> PROBLEM DETAILS
Copy out all of the following lines exactly as they appear.

> DATA SUPPLIED
━━━━━━

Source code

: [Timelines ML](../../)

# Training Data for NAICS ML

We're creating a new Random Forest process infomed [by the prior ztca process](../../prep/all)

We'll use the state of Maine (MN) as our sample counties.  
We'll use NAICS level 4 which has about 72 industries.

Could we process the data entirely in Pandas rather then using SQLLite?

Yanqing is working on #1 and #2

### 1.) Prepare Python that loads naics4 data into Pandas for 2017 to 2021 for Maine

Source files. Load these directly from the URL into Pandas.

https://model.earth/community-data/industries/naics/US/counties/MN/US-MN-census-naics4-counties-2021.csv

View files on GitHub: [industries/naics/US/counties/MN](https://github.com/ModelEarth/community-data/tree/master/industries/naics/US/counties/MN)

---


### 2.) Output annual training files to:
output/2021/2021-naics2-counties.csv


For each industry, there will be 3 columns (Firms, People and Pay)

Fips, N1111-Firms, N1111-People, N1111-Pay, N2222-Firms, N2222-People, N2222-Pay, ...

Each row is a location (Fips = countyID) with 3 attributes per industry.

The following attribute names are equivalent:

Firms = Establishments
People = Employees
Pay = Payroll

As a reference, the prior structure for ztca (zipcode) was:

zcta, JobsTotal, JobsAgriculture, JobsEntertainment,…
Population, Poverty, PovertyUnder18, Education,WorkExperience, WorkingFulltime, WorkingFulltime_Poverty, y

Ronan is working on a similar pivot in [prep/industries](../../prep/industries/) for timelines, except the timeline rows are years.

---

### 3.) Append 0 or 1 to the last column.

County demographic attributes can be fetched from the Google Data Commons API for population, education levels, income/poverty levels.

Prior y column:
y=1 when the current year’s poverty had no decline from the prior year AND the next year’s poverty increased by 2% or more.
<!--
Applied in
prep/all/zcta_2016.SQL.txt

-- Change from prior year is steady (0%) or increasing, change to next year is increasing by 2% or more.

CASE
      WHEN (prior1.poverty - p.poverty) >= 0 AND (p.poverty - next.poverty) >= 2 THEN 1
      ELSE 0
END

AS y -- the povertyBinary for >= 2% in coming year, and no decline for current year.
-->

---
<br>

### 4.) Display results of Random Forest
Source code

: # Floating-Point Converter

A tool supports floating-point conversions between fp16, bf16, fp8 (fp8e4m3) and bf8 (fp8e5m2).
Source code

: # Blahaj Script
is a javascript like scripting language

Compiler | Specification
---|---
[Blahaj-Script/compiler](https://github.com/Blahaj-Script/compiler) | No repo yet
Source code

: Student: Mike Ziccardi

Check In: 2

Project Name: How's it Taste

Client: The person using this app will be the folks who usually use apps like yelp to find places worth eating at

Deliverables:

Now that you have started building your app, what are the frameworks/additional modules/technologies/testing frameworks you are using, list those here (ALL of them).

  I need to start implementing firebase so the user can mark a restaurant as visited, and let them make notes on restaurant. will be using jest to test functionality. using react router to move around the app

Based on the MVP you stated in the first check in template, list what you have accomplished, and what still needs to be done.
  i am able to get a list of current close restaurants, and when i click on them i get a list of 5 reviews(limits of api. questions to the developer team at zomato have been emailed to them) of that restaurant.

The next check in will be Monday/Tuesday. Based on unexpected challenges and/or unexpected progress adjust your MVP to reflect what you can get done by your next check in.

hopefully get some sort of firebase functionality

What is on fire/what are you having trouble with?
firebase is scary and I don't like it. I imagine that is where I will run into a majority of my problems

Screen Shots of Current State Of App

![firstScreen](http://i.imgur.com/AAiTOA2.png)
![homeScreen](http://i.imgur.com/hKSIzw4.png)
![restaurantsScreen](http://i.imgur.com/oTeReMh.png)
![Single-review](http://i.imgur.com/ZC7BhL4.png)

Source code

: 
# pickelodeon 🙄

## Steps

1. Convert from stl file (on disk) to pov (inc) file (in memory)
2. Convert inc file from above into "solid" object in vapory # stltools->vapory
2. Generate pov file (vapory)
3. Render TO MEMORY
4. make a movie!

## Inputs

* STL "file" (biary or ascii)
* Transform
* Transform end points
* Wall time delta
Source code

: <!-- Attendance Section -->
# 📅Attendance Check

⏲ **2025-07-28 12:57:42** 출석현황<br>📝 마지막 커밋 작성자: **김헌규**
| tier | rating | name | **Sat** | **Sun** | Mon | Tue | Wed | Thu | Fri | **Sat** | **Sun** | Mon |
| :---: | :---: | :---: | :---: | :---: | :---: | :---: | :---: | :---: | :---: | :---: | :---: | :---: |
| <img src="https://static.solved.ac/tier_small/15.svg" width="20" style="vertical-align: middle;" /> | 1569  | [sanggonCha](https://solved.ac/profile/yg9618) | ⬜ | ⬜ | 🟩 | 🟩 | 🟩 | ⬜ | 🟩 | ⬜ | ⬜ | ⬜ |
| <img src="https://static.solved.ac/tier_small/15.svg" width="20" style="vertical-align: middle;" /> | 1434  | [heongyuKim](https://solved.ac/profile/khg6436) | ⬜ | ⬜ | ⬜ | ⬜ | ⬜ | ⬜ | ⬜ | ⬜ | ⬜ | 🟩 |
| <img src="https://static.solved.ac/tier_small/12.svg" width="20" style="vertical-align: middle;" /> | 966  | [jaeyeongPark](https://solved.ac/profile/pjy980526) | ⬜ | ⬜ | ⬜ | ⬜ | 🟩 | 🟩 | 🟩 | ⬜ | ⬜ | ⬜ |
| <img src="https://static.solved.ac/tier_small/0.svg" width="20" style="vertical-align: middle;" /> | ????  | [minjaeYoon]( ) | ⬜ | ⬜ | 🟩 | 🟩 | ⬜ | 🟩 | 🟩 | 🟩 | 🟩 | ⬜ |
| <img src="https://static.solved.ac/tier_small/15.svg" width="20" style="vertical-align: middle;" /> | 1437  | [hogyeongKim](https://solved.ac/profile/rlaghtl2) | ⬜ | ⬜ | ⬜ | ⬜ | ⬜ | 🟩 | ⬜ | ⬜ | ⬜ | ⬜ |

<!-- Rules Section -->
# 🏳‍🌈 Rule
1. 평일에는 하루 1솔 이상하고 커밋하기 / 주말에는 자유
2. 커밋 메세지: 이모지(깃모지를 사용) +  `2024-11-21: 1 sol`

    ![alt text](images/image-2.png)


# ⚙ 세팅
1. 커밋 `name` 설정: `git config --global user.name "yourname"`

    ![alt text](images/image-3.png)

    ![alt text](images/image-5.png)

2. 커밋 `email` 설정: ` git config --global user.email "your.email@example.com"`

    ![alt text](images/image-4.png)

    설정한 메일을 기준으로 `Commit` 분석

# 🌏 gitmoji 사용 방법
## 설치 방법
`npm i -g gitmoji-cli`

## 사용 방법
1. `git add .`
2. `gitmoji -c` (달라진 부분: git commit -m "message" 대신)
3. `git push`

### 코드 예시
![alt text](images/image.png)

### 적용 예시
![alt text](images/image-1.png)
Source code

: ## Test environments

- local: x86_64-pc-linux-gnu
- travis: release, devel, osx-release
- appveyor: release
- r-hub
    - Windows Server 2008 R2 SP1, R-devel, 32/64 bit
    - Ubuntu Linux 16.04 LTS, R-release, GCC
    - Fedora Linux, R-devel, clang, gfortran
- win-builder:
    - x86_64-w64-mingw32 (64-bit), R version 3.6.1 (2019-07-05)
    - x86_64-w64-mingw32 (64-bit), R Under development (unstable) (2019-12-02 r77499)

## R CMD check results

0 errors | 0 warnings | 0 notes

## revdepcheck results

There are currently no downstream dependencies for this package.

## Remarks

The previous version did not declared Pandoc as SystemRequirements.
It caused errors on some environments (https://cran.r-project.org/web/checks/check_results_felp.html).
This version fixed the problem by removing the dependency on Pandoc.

━━━━━━

> REPLY
Source code

: [Timelines ML](../../)

# Training Data for NAICS ML

We're creating a new Random Forest process infomed [by the prior ztca process](../../prep/all)

We'll use the state of Maine (MN) as our sample counties.  
We'll use NAICS level 4 which has about 72 industries.

Could we process the data entirely in Pandas rather then using SQLLite?

Yanqing is working on #1 and #2

### 1.) Prepare Python that loads naics4 data into Pandas for 2017 to 2021 for Maine

Source files. Load these directly from the URL into Pandas.

https://model.earth/community-data/industries/naics/US/counties/MN/US-MN-census-naics4-counties-2021.csv

View files on GitHub: [industries/naics/US/counties/MN](https://github.com/ModelEarth/community-data/tree/master/industries/naics/US/counties/MN)

---


### 2.) Output annual training files to:
output/2021/2021-naics2-counties.csv


For each industry, there will be 3 columns (Firms, People and Pay)

Fips, N1111-Firms, N1111-People, N1111-Pay, N2222-Firms, N2222-People, N2222-Pay, ...

Each row is a location (Fips = countyID) with 3 attributes per industry.

The following attribute names are equivalent:

Firms = Establishments
People = Employees
Pay = Payroll

As a reference, the prior structure for ztca (zipcode) was:

zcta, JobsTotal, JobsAgriculture, JobsEntertainment,…
Population, Poverty, PovertyUnder18, Education,WorkExperience, WorkingFulltime, WorkingFulltime_Poverty, y

Ronan is working on a similar pivot in [prep/industries](../../prep/industries/) for timelines, except the timeline rows are years.

---

### 3.) Append 0 or 1 to the last column.

County demographic attributes can be fetched from the Google Data Commons API for population, education levels, income/poverty levels.

Prior y column:
y=1 when the current year’s poverty had no decline from the prior year AND the next year’s poverty increased by 2% or more.
<!--
Applied in
prep/all/zcta_2016.SQL.txt

-- Change from prior year is steady (0%) or increasing, change to next year is increasing by 2% or more.

CASE
      WHEN (prior1.poverty - p.poverty) >= 0 AND (p.poverty - next.poverty) >= 2 THEN 1
      ELSE 0
END

AS y -- the povertyBinary for >= 2% in coming year, and no decline for current year.
-->

---
<br>

### 4.) Display results of Random Forest
Source code

: # Floating-Point Converter

A tool supports floating-point conversions between fp16, bf16, fp8 (fp8e4m3) and bf8 (fp8e5m2).
Source code

: # Blahaj Script
is a javascript like scripting language

Compiler | Specification
---|---
[Blahaj-Script/compiler](https://github.com/Blahaj-Script/compiler) | No repo yet
Source code

: Student: Mike Ziccardi

Check In: 2

Project Name: How's it Taste

Client: The person using this app will be the folks who usually use apps like yelp to find places worth eating at

Deliverables:

Now that you have started building your app, what are the frameworks/additional modules/technologies/testing frameworks you are using, list those here (ALL of them).

  I need to start implementing firebase so the user can mark a restaurant as visited, and let them make notes on restaurant. will be using jest to test functionality. using react router to move around the app

Based on the MVP you stated in the first check in template, list what you have accomplished, and what still needs to be done.
  i am able to get a list of current close restaurants, and when i click on them i get a list of 5 reviews(limits of api. questions to the developer team at zomato have been emailed to them) of that restaurant.

The next check in will be Monday/Tuesday. Based on unexpected challenges and/or unexpected progress adjust your MVP to reflect what you can get done by your next check in.

hopefully get some sort of firebase functionality

What is on fire/what are you having trouble with?
firebase is scary and I don't like it. I imagine that is where I will run into a majority of my problems

Screen Shots of Current State Of App

![firstScreen](http://i.imgur.com/AAiTOA2.png)
![homeScreen](http://i.imgur.com/hKSIzw4.png)
![restaurantsScreen](http://i.imgur.com/oTeReMh.png)
![Single-review](http://i.imgur.com/ZC7BhL4.png)

Source code

: 
# pickelodeon 🙄

## Steps

1. Convert from stl file (on disk) to pov (inc) file (in memory)
2. Convert inc file from above into "solid" object in vapory # stltools->vapory
2. Generate pov file (vapory)
3. Render TO MEMORY
4. make a movie!

## Inputs

* STL "file" (biary or ascii)
* Transform
* Transform end points
* Wall time delta
Source code

: <!-- Attendance Section -->
# 📅Attendance Check

⏲ **2025-07-28 12:57:42** 출석현황<br>📝 마지막 커밋 작성자: **김헌규**
| tier | rating | name | **Sat** | **Sun** | Mon | Tue | Wed | Thu | Fri | **Sat** | **Sun** | Mon |
| :---: | :---: | :---: | :---: | :---: | :---: | :---: | :---: | :---: | :---: | :---: | :---: | :---: |
| <img src="https://static.solved.ac/tier_small/15.svg" width="20" style="vertical-align: middle;" /> | 1569  | [sanggonCha](https://solved.ac/profile/yg9618) | ⬜ | ⬜ | 🟩 | 🟩 | 🟩 | ⬜ | 🟩 | ⬜ | ⬜ | ⬜ |
| <img src="https://static.solved.ac/tier_small/15.svg" width="20" style="vertical-align: middle;" /> | 1434  | [heongyuKim](https://solved.ac/profile/khg6436) | ⬜ | ⬜ | ⬜ | ⬜ | ⬜ | ⬜ | ⬜ | ⬜ | ⬜ | 🟩 |
| <img src="https://static.solved.ac/tier_small/12.svg" width="20" style="vertical-align: middle;" /> | 966  | [jaeyeongPark](https://solved.ac/profile/pjy980526) | ⬜ | ⬜ | ⬜ | ⬜ | 🟩 | 🟩 | 🟩 | ⬜ | ⬜ | ⬜ |
| <img src="https://static.solved.ac/tier_small/0.svg" width="20" style="vertical-align: middle;" /> | ????  | [minjaeYoon]( ) | ⬜ | ⬜ | 🟩 | 🟩 | ⬜ | 🟩 | 🟩 | 🟩 | 🟩 | ⬜ |
| <img src="https://static.solved.ac/tier_small/15.svg" width="20" style="vertical-align: middle;" /> | 1437  | [hogyeongKim](https://solved.ac/profile/rlaghtl2) | ⬜ | ⬜ | ⬜ | ⬜ | ⬜ | 🟩 | ⬜ | ⬜ | ⬜ | ⬜ |

<!-- Rules Section -->
# 🏳‍🌈 Rule
1. 평일에는 하루 1솔 이상하고 커밋하기 / 주말에는 자유
2. 커밋 메세지: 이모지(깃모지를 사용) +  `2024-11-21: 1 sol`

    ![alt text](images/image-2.png)


# ⚙ 세팅
1. 커밋 `name` 설정: `git config --global user.name "yourname"`

    ![alt text](images/image-3.png)

    ![alt text](images/image-5.png)

2. 커밋 `email` 설정: ` git config --global user.email "your.email@example.com"`

    ![alt text](images/image-4.png)

    설정한 메일을 기준으로 `Commit` 분석

# 🌏 gitmoji 사용 방법
## 설치 방법
`npm i -g gitmoji-cli`

## 사용 방법
1. `git add .`
2. `gitmoji -c` (달라진 부분: git commit -m "message" 대신)
3. `git push`

### 코드 예시
![alt text](images/image.png)

### 적용 예시
![alt text](images/image-1.png)
Source code

: ## Test environments

- local: x86_64-pc-linux-gnu
- travis: release, devel, osx-release
- appveyor: release
- r-hub
    - Windows Server 2008 R2 SP1, R-devel, 32/64 bit
    - Ubuntu Linux 16.04 LTS, R-release, GCC
    - Fedora Linux, R-devel, clang, gfortran
- win-builder:
    - x86_64-w64-mingw32 (64-bit), R version 3.6.1 (2019-07-05)
    - x86_64-w64-mingw32 (64-bit), R Under development (unstable) (2019-12-02 r77499)

## R CMD check results

0 errors | 0 warnings | 0 notes

## revdepcheck results

There are currently no downstream dependencies for this package.

## Remarks

The previous version did not declared Pandoc as SystemRequirements.
It caused errors on some environments (https://cran.r-project.org/web/checks/check_results_felp.html).
This version fixed the problem by removing the dependency on Pandoc.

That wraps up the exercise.